They seem to have a huge problem at SC and it’s not clear to me that they have any reason to try to stop it. I have been reporting this behavior for years and from my perspective it hasn’t gotten any better.

I have no evidence for this but it feels like Soundcloud is on life support and they have zero or near-zero developers working on it.

5 comments

I for one believe a lot of services - also e.g. Twitter, Youtube, etc - don't do much about the bots because they earn revenue from it. Twitter doesn't care if an ad impression is from a bot, they will get paid for it anyway - until the advertisers decide to pull out of course. I'm sure they are constantly trying to walk the line between too many and not enough bot activity.

I mean with email, spambots are always a net negative because the services that pass e-mails through do not get paid for them. But Twitter does. If you get a bot tweet on your feed, or a bot-promoted one, you engage with it and Twitter gets paid (in 'engagement', the magical currency).

Could be, but big sites are always more able to ignore fraud than I'd hope.

eBay has a "compromised account monetization" bot that has used the exact same distinctive fraudulent listings weekly for years and they still use a manual process to deal with it.

I chose bandcamp over soundcloud because I don't have face tattoos, but that kind of judginess really just covers for risk aversion and perfectionistic failure chasing. I may switch based on the rationale that a product is only as good as it needs to be and crapiness that persists can be a leading indicator of growth. While bandcamp is earnest and comfortable for the kind of stuff I do (just a place to share with friends), it may be a bit too cool for school if I actually ended up producing something people want.

Soundcloud really looked like they were growing faster than their ability to handle it. Thinking it may actually be the smarter play.
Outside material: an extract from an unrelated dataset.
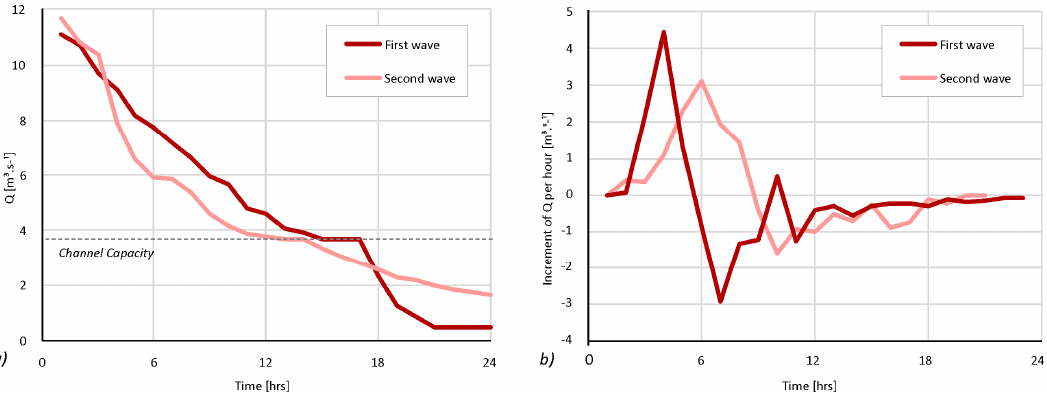
Figure 10. Hydrologic conditions during the reconstructed flood event. ( a ) Increment of discharge per hour; ( b ) duration curve for two waves of the flood event.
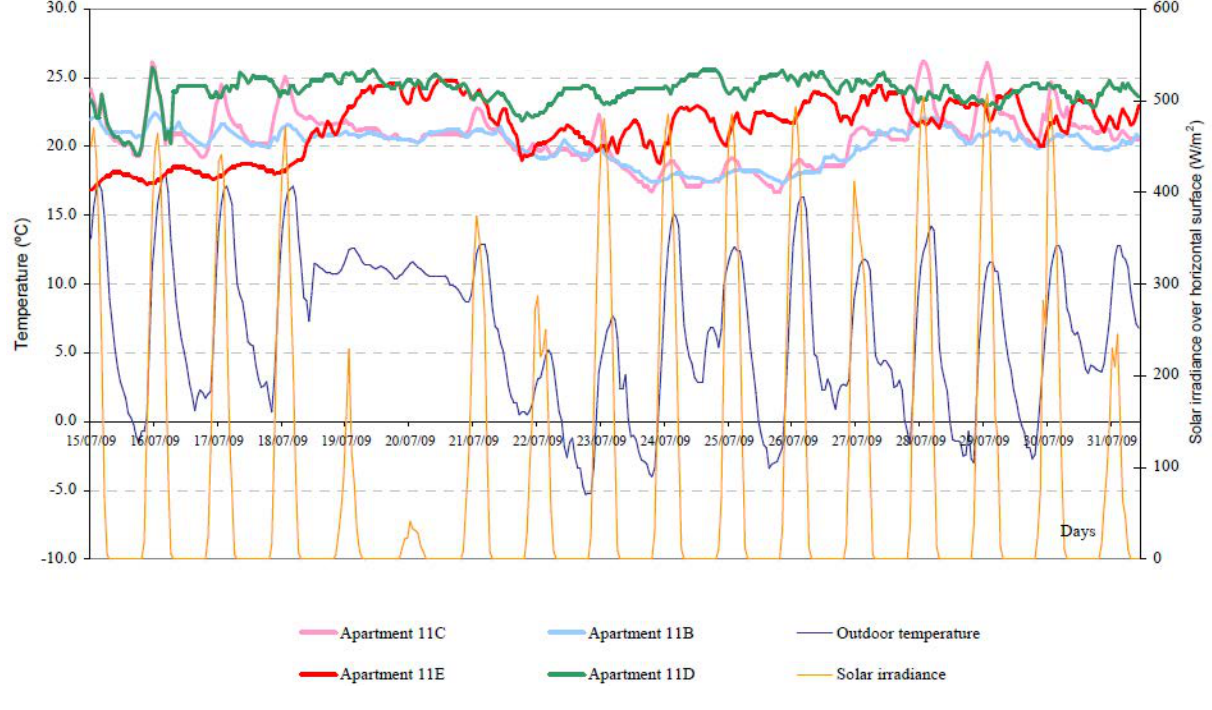
Figure 5. Thermal behavior between 15 July 2009 and 31 July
They are entirely different products. Bandcamp is a digital storefront and SoundCloud is audio social media.

On a related note, their business models are completely different. Bandcamp is bootstrapped and profitable, while SoundCloud is dependent on investment money and almost went bankrupt a few years ago.

> They are entirely different products.

Well, if you have to say it...

Was going through both of them again, and curation-wise, they're both landfills. At least on bandcamp I can search for genre/city, but for say, electronic music, you have to sift through stuff that is literally disgusting to find the gems. It's when they mix things that aren't meant to be mixed, they create that kind of dread. Good for bandcamp being profitable though, that's very good news. I'm probably just not their target market.

Bandcamp is a way to enable your existing fans to support you. They don’t really have the popularity contest or “discovery mechanisms” over there.

Soundcloud is a radio and Bandcamp is a CD shop, if you like a retro metaphor. One is Instagram, the other is Shopify. Apples and oranges. Find new fans through Soundcloud and Spotify, sell your work through Bandcamp.

With regards to SoundCloud's future, their revenue is growing, they're profitable, and they've recently raised. I'm also one of the developers working on it. Can't speak to fraud as it's not my area + NDA, but earnestly, thank you for reporting what you see.

Source: https://www.musicbusinessworldwide.com/soundcloud-revenues-s....

Interesting! Sounds like the company is doing pretty well, that's nice to hear. I'm a fan of it, just wish there were fewer bots. Thanks for your work, whatever you're doing there :)
> I have no evidence for this but it feels like Soundcloud is on life support and they have zero or near-zero developers working on it.

Well they have been teetering on the brink of collapse for a long time, so no, I wouldn't expect them to have tons of resources. I'm surprised they're still around to be honest.